US Government charges 11 in massive credit card fraud case
The US government has charged 11 people with stealing tens of millions of credit and debit card details as part of an operation that targeted numerous retailers, including those of TJX, parent company of the UK's TK Maxx chain. In March 2007 TJX admitted that 45.7 million customers' card details had been compromised, the largest such theft to date.
The US Attorney in Boston charged three people from the US, three from the Ukraine, two from China, one from Estonia and one from Belarus. The ring was headed by Miami resident Albert Gonzalez, currently being held by New York authorities on another charge of computer crime. Gonzalez was charged with computer fraud, wire fraud, access-device fraud, aggravated identity theft and conspiracy, and authorities say that, if convicted, he faces life in prison.
Retailers targeted by the ring included BJ's Wholesale Club, OfficeMax, Boston Market, Barnes & Noble, Sports Authority, Forever 21 and DSW Inc. Authorities said the data was stolen from retailers' computer networks, in the case of TJX using compromised wireless connections, and the captured card numbers were stored on servers in the US and Eastern Europe. The numbers were allegedly sold to people in the US and Europe who used them to withdraw large amounts of cash from teller machines.
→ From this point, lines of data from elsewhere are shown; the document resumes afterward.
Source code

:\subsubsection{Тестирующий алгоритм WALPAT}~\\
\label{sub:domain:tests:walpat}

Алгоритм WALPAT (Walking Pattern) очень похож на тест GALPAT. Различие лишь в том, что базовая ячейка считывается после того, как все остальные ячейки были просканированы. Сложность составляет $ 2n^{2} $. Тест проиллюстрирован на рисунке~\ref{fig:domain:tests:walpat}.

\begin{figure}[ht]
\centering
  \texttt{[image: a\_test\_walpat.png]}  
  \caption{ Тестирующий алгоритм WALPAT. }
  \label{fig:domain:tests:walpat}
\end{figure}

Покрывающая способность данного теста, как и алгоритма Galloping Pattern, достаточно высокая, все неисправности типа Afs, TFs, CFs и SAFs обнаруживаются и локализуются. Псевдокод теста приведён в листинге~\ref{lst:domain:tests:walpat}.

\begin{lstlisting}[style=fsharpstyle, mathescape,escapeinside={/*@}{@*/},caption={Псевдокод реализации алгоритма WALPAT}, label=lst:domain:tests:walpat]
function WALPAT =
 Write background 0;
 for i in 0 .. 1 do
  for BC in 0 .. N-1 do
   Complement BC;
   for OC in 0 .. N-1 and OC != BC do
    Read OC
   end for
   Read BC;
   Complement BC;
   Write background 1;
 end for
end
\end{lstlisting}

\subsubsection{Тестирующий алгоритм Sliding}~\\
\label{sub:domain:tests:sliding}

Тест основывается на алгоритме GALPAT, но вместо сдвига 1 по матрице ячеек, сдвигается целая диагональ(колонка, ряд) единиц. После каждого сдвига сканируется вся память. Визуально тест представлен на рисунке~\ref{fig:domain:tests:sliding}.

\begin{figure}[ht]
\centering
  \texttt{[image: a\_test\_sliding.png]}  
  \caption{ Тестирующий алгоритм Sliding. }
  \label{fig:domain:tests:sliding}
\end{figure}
Michael Sullivan, US Attorney in Boston, said in a statement "This case clearly shows how strokes on a keyboard with a criminal purpose can have costly results," – "Consumers, companies and governments from around the world must further develop ways to protect our sensitive personal and business information."
The TJX theft affected customers of the UK's TK Maxx chain, but the breach was disclosed only because of US laws requiring disclosure in such cases, a situation that has touched off a debate about disclosure laws in Europe.
Last month Cotton Traders confirmed that on-line attackers had stolen thousands of credit card details from its web site. The details had been accessed in January, but the breach was not disclosed at the time due to the lack of regulations requiring the company to do so.